When Mr. Addams died in 1988 at the age of 76, his ashes were buried, per his instructions, in “The Swamp,” the pet cemetery on his estate. 

In his memory, the Lady Colyton (Barbara Estella Barb), Mr. Addams’ ex-wife, endowed the Charles Addams Memorial Prize, which awards $10,000 annually to a graduating MFA student for the promise of outstanding talent and achievement as an artist. 

caption: Charles Addams Fine Arts Hall is located at 200 South 36th Street, overlooking Walnut Street. It was originally planned to be located in the former Asbury Methodist Church, where renovations were nearly complete, but it burned down before the planned opening (Almanac March 18, 1997). Photograph by Marguerite F. Miller.

In 1995, Lady Colyton announced a gift to create the Charles Addams Fine Arts Hall as a space for the fine arts community at the University. Penn President Emerita Judith Rodin described the gift as a “tribute to the artist whose Gothic characters played out their dramas to the endless delight of us all.” Donations for the building also came from 1970 graduates Fern Karesh Hurst and Barbara and Harvey Kroiz, among others (Almanac April 3, 2001). The state-of-the-art building opened in 2001 with an exhibition that included several of Charles Addams’ original New Yorker cartoons given to Penn. Linking the campus to the building are The Kelly Family Gates—bronze gates with sculptural hands designed by Mark Lueders, MFA’93, who won a juried competition and was inspired by Mr. Addams’ “Thing” character. The hands were molded from Penn fine arts students, staff and faculty (Almanac May 13, 2003).

caption: The silhouette was designed by Lindsay Falck, landscape architecture lecturer. Photograph by Marguerite F. Miller.

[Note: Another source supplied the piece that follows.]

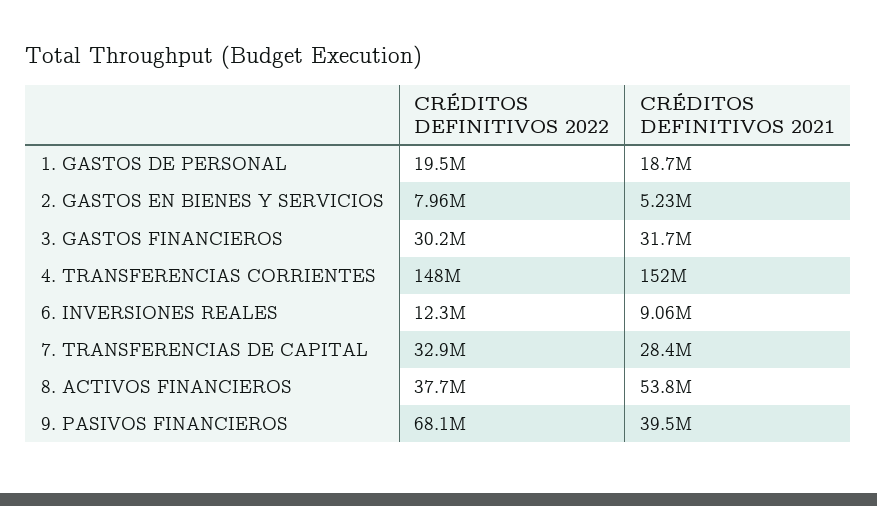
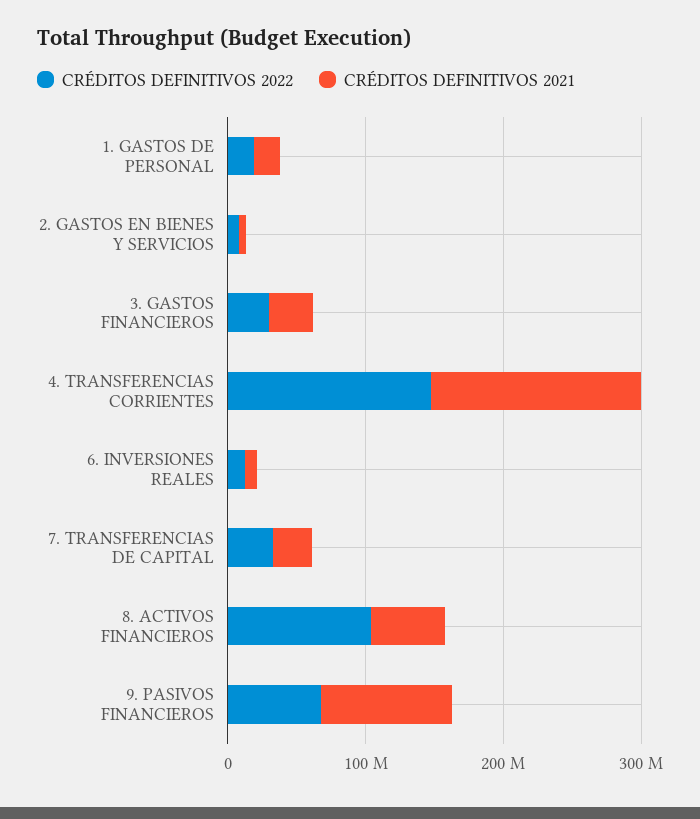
CRÉDITOS DEFINITIVOS 2022, 8. ACTIVOS FINANCIEROS: 37700000 -> 100000000
CRÉDITOS DEFINITIVOS 2021, 9. PASIVOS FINANCIEROS: 39500000 -> 100000000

The reappearance of Mr. Addams’ work on the big screen honors the prominence of his artistic career. Decades after his conception of the Addams Family, Mr. Addams continues to please audiences with his macabre creations. His art never ceases to inspire new works in the world of entertainment.

Mr. Addams was a distant relation (despite the spelling difference of their last names) to presidents John Adams and John Quincy Adams and a cousin of social reformer Jane Addams. John Adams of Massachusetts and Benjamin Franklin of Pennsylvania crossed paths during the early days of the republic. The first time they met was at the First Continental Congress at Philadelphia in 1774. Both were supporters of independence and they worked together in Paris to obtain French support for the American cause. 

 caption: This illustration of The Addams Family in front of College Hall, including his famous characters (from left to right) Pugsley, Uncle Fester, Morticia, Gomez, Wednesday, Lurch and Grandmama, was specifically designed for the March 1973 issue of The Pennsylvania Gazette.